Thirty-one patients (mean age 64.6 years) underwent multidetector CT and had confirmed colonic volvulus. There were 15 patients with caecal volvulus and 16 with sigmoid volvulus. Axial and coronal images were retrospectively evaluated on the picture archiving and communication system (PACS) by two reviewers in consensus without knowledge of the final diagnosis to determine whether a CT whirl sign was present and, if so, was the location to the right of midline or in the midline/left. The location of the twisting at imaging was correlated with whether the patient had caecal or sigmoid volvulus. Fisher's exact test was used to determine whether there was an association between the location of the twist (right versus mid-left) and the location of the colonic volvulus (caecal versus sigmoid). The non contrast CT (NCCT) examinations of 30 additional patients without colonic volvulus were evaluated for the presence or absence of a CT whirl sign.

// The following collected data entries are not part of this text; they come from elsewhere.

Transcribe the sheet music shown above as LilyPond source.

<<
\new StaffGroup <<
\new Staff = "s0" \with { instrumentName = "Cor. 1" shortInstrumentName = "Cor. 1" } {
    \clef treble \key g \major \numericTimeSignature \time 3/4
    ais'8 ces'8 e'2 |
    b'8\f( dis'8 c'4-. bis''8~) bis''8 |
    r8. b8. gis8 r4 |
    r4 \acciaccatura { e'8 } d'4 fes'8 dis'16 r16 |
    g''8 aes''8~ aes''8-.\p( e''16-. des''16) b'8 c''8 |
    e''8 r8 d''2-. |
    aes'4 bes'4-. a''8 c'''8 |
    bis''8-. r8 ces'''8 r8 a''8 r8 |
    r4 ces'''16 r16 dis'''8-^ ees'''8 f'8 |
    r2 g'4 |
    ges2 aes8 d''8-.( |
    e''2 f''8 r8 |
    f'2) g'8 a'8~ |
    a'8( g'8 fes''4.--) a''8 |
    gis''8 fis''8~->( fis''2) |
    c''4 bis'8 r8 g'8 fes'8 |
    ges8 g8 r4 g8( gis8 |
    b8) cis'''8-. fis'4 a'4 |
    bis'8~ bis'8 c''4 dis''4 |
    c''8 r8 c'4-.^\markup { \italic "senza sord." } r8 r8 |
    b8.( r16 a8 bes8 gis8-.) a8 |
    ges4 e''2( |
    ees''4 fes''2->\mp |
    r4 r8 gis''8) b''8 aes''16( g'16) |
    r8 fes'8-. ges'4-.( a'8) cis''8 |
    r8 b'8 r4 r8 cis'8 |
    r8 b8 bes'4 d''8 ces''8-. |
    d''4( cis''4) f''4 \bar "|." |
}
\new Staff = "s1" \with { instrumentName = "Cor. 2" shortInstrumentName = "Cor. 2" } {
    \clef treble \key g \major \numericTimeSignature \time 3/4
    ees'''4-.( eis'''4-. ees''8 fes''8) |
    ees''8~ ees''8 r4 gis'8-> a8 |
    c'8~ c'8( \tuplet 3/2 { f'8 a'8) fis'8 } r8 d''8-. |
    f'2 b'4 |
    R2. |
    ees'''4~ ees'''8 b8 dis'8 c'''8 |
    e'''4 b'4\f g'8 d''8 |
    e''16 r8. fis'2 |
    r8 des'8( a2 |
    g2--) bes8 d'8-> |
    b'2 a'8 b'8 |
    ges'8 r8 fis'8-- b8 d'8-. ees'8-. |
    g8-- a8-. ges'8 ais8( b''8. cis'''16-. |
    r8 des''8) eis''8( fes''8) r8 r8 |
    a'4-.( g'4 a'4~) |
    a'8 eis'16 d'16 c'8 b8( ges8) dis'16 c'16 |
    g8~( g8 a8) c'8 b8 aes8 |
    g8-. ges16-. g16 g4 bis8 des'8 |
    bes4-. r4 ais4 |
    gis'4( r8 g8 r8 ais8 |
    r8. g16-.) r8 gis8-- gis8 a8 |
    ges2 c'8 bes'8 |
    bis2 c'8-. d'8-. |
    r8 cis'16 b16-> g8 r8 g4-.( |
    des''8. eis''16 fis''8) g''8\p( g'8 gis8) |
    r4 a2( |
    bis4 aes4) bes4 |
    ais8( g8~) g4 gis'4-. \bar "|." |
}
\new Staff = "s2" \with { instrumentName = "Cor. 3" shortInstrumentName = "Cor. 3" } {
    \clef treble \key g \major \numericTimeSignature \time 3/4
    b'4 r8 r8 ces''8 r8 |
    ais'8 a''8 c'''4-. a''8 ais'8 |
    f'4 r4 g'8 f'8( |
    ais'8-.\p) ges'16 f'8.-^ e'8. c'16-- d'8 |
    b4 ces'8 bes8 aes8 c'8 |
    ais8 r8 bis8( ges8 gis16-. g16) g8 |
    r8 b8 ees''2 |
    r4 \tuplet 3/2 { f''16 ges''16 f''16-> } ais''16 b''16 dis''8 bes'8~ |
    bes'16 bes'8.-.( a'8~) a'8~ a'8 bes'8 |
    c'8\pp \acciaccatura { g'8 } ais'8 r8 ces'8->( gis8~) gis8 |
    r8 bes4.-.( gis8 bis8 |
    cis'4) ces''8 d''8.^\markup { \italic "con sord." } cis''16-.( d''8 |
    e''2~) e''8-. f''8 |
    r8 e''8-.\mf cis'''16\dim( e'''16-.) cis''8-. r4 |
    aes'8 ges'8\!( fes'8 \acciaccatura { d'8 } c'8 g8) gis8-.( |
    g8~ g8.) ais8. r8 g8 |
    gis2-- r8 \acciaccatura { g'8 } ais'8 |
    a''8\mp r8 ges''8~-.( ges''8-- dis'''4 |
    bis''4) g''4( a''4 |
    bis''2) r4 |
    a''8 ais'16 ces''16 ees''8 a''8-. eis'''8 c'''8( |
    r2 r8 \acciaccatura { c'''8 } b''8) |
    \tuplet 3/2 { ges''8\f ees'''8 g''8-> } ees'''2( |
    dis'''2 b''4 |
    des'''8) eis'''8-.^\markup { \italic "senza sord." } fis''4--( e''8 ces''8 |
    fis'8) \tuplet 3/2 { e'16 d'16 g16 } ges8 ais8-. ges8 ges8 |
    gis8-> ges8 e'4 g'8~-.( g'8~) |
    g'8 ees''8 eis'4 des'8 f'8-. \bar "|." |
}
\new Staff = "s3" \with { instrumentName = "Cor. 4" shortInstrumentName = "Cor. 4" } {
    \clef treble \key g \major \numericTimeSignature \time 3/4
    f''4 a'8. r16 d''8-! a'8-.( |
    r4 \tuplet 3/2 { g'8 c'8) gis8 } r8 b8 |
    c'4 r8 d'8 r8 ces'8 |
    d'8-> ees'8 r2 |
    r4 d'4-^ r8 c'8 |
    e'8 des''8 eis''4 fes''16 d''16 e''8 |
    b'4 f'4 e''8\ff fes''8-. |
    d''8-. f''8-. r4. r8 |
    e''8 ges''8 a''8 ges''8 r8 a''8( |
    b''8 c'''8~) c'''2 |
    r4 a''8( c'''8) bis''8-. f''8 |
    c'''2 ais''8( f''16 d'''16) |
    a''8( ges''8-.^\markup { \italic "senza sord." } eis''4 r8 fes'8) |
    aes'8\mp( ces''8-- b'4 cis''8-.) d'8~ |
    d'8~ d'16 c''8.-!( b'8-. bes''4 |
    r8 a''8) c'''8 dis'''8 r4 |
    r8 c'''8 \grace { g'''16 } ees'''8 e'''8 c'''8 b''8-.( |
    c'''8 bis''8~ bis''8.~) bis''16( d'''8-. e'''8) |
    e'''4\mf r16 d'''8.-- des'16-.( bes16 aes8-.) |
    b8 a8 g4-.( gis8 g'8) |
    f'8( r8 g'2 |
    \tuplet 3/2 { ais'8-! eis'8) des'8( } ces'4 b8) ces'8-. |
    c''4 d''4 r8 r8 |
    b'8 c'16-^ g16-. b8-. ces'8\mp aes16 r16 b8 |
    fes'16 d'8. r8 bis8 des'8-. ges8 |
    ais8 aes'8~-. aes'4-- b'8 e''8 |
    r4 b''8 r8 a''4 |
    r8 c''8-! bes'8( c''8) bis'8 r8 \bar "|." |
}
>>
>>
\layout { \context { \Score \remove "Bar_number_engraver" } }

All 31 patients with colonic volvulus had a CT whirl sign. No patient who underwent NCCT for kidney stones demonstrated a CT whirl sign. According to Fisher's exact test, there was a highly significant association (p<0.0001) between the location of the twist (right versus mid-left) and the location of the colonic volvulus (caecal versus sigmoid). Using the location of the twist as a predictor of whether the volvulus was caecal or sigmoid provided a correct diagnosis for 93.3% (14/15) of the patients with caecal volvulus and 100% (16/16) of those with sigmoid volvulus, yielding an overall diagnostic accuracy of 96.8% (30/31).
The location of the mesenteric twist (CT whirl sign) is a highly accurate finding in discriminating caecal from sigmoid volvulus.